An interesting article in The Times of Israel engages the thought that “religion is being priced out of affordability.” Giving some rhetorical feet to that thought, a separate article published by LENDEDU asks, “how many consumers are including the cost of religious affiliation into their monthly or yearly budgets?”
In his article, Alex Coleman analyzed reports on consumer spending habits and integrated the existing studies with a new poll conducted by LENDEDU about religious spending. Coleman’s “goal was to take an objective approach to gauge consumers’ financial contributions to their respective religions, but also to understand the impact this cost has on their daily lives.”
Coleman observed how religion plays a role in a large percentage of the population and followed that with a series of pointed questions.
With more than 3 in 4 Americans identifying themselves with some religious faith, the effects of religion on daily life in the United States are widespread. Many think of the time commitment of religious affiliation, yet overlook the financial commitment involved with the participation in religious faith.
Is this because we classify the financial commitment of religious affiliation differently than say, our monthly car payment? Does this interpretation differ based on your religious affiliation or age?
The survey revealed:
[The] average respondent donates $1,190.31 per year to his or her respective religion. Jewish respondents reported donating the most to their religion, donating $1,442.91 per year on average. Christian donated the least at $817.42 per year, on average.
Our survey revealed that the average respondent spends an additional $944.12 per year to participate in his or her religion, excluding monetary donations. Muslim respondents reported the highest yearly cost, spending $1,313.26 per year to participate. Christians respondents again reported the lowest yearly cost, spending $335.08 per year.
Our survey ultimately revealed that the average respondent reported spending $2,134.42 per year on his or her respective religion. This total yearly cost is a summary of yearly monetary donations and yearly costs to participate, excluding monetary donations. Jewish respondents reported the highest yearly cost, spending $2,624.69 per year on average. Christian respondents reported the lowest yearly cost, spending $1,152.51 per year on average.”

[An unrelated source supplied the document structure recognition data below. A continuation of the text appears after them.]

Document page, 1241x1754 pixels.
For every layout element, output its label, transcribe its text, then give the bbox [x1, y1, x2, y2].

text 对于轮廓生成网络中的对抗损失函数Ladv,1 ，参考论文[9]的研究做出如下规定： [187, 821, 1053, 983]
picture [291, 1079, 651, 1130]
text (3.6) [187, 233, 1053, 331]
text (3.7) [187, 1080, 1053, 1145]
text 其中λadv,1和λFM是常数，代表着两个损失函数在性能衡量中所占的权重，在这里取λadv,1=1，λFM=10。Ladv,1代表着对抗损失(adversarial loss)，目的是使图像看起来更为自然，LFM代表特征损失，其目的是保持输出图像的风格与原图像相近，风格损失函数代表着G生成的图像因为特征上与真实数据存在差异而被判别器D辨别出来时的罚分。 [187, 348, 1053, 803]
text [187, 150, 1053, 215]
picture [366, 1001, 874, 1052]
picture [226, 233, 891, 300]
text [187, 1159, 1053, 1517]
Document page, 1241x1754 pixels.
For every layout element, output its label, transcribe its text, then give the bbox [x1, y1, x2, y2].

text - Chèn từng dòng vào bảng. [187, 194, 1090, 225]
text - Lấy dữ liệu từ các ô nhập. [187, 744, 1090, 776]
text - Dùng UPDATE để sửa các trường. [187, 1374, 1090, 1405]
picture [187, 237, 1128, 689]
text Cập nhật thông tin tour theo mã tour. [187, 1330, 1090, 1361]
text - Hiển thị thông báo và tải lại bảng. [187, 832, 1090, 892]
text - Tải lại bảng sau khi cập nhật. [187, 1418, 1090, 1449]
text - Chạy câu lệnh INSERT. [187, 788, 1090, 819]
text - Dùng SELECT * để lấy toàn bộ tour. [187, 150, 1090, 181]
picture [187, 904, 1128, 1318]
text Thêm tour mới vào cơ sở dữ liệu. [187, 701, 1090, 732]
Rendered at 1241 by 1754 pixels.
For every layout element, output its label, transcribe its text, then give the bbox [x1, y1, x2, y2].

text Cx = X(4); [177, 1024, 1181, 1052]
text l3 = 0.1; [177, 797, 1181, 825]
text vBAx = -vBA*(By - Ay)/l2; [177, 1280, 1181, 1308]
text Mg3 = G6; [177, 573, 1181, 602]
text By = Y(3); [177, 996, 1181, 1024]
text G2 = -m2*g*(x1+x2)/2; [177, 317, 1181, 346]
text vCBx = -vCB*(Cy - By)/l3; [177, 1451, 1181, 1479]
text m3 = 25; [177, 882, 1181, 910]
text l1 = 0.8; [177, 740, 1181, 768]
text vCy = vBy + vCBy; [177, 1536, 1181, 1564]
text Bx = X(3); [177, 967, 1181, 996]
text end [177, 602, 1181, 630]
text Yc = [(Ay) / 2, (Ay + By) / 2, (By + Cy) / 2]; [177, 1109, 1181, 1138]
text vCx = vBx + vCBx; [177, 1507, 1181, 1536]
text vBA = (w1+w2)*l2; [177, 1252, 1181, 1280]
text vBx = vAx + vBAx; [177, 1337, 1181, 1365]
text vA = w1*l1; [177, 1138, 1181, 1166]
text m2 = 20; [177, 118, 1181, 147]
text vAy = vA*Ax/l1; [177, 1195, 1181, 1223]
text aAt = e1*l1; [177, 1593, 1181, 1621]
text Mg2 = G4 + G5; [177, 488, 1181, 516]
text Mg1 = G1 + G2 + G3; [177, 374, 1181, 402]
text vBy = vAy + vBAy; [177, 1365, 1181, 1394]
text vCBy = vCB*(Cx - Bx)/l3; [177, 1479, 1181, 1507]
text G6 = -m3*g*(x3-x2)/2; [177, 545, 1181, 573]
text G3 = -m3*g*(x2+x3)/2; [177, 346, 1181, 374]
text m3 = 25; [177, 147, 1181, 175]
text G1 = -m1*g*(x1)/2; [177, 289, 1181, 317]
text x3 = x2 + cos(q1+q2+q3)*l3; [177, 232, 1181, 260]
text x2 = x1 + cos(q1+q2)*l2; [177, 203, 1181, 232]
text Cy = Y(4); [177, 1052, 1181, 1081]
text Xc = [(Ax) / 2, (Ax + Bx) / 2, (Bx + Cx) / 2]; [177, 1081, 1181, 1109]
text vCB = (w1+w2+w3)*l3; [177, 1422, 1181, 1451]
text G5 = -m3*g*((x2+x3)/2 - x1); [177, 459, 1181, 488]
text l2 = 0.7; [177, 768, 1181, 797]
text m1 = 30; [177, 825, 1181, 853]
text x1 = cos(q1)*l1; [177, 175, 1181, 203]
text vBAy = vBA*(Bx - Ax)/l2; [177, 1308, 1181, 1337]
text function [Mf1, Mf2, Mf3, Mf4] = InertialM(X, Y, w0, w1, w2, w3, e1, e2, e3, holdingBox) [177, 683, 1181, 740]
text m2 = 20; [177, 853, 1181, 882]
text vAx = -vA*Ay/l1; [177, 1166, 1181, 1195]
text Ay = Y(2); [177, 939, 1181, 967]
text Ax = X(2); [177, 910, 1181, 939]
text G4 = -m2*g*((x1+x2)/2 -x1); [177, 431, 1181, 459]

After reporting on some of the ways in which religious institutions use the donations, Coleman reveals, “We found that 54.55% of all respondents indicated that they do budget for their monetary donations to their respective religions. 59.64% of Jewish respondents reported that they do budget for monetary donations to their religion, this was the highest reported among the three religious groups surveyed. 51.64% of Muslim respondents reported that they do budget for monetary donations to their religion, this was the lowest reported among the three religious groups surveyed.”
Possibly the most informative portion of Coleman’s article is found when the study asked respondents about their religious giving. In each group (Christians, Jews, and Muslims), a sizeable percentage have considered changing their religion over financial concerns.
Surprisingly, “16.00% of Christians respondents indicated that they have distanced themselves from their religion due to the financial cost and 11.27% indicated that they have considered switching their religion due to the financial cost.”
The LENDEDU article lends credibility to the existential crisis faced by the author of the piece in The Times of Israel. In that article, the anonymous author confesses that he can “do Jewish” on half of what he was led to believe by the rabbis and other leaders of his synagogue. The trade-off is that he has greatly distanced himself from his faith community. In other words, he’s creating a Judaism that’s defined by his budget and not necessarily by the teachings of his synagogue.
For the sake of argument, assuming that all faith traditions are of equal eternal value (and they’re not of equal eternal value) there seems to be a growing disconnect between temporal values and eternal values. On the flip side, the leaders of faith communities need to look in the mirror and make sure that their greed or man-made rules aren’t a stumbling block to participation by laypeople.
How does your religious giving stack up to the survey results?